Цыганкова понурила голову и буркнула недовольно:
— Если хотите, я вообще могу ничего не расследовать! Хотите, буду… Вон, хоть кроссворды на последнюю полосу составлять. Про победы «Зенита» писать. Про башню, будь она неладна, охтенную.
— Как же, заставишь тебя низким промыслом заниматься! Ты ведь у нас крутой инвестигейтор. Золотое перышко из… редакционной задницы. Вот только ты забываешь, что в газете двадцать четыре полосы! И делают их, лучшем случае Сальери. А вот Моцарты лишь иногда нисходят…
— То есть я иногда нисхожу? То есть моя заслуга в наметившемся ренессансе (это ваши собственные слова на планерке!) «Явки с повинной» ничтожна?!
«Господи, как я от нее устал! — страдальчески подумал Обнорский. — Но ведь умная же девка! Неужели действительно не понимает, что с такими материалами газету закрыть, это всё равно что два пальца… На нас вон с некоторых пор прокуратура не просто косится — волком смотрит… У-у, волки позорные!.. А Смольный?! Да после этого чертово Марша несогласных наша «Явка с повинной» для них как красная тряпка для быка».

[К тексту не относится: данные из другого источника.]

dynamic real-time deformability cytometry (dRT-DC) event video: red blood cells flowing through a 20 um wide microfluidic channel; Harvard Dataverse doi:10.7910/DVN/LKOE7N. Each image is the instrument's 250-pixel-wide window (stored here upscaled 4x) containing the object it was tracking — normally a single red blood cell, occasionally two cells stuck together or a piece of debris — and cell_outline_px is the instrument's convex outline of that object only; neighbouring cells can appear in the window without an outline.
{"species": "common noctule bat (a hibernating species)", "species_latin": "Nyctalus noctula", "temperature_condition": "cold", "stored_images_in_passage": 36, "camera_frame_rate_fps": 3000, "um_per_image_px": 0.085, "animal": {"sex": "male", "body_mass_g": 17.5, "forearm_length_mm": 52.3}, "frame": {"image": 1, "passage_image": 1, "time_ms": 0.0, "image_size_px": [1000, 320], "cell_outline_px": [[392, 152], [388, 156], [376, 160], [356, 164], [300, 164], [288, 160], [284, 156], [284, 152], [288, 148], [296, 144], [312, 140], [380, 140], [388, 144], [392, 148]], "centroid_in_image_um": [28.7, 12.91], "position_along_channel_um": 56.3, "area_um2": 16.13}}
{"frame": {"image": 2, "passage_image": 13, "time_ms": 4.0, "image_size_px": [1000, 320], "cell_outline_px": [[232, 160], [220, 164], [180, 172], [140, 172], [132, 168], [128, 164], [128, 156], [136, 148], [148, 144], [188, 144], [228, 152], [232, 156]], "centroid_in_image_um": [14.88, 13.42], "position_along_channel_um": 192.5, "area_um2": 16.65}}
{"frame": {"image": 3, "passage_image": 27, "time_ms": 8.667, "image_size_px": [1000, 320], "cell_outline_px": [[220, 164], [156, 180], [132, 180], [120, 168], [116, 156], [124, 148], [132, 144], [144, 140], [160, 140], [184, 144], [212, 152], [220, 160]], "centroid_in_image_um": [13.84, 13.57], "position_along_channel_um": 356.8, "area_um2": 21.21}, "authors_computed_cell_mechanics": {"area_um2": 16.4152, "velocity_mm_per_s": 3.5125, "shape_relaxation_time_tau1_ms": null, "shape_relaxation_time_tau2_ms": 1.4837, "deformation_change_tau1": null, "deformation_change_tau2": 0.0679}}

Пару месяцев назад Андрей Викторович в своей обременительной ипостаси главы петербургского отделения Союза журналистов был приглашен на губернаторское совещание, посвященное «разбору полетов»: омоновцы тогда побили несколько городских журналистов, а после извиняться, естественно, никто и не подумал. Было на том совещании, как водится, много криков, воплей и вони. А что в сухом остатке? Ну сварганил Обнорский с редакторами других изданий заявление от имени Союза: гневно обличали, призывали к ответу, предупреждали о «недопустимости впредь». И чего? Да, собственно, ничего. Кроме того, что в Смольном их заявление посчитали ультиматумом властям. А в первых рядах подписавшихся кто? «Ах, Андрей Викторович! Ну что ж, Андрей Викторович, в таком разе ступайте, сушите бивни…»
Вот только не будет же Обнорский всё это теперь пересказывать Цыганковой. Еще по молодости своей решит, что начальник перед ней, соплюхой, оправдывается.
«Вот уж хрен!»
Дверь кабинета приоткрылась, и в образовавшуюся щелочку опасливо просунулась Даша:
— Прошу прощения, Андрей Викторович. Позвонили с вахты. Пришел какой-то мент и просит представить ему журналиста Льва Цыганова.
— Так, началось! — Обнорский наградил Марию взглядом, в котором немым укором читалось: «Что и требовалось доказать». — А что за мент? Из какого подразделения?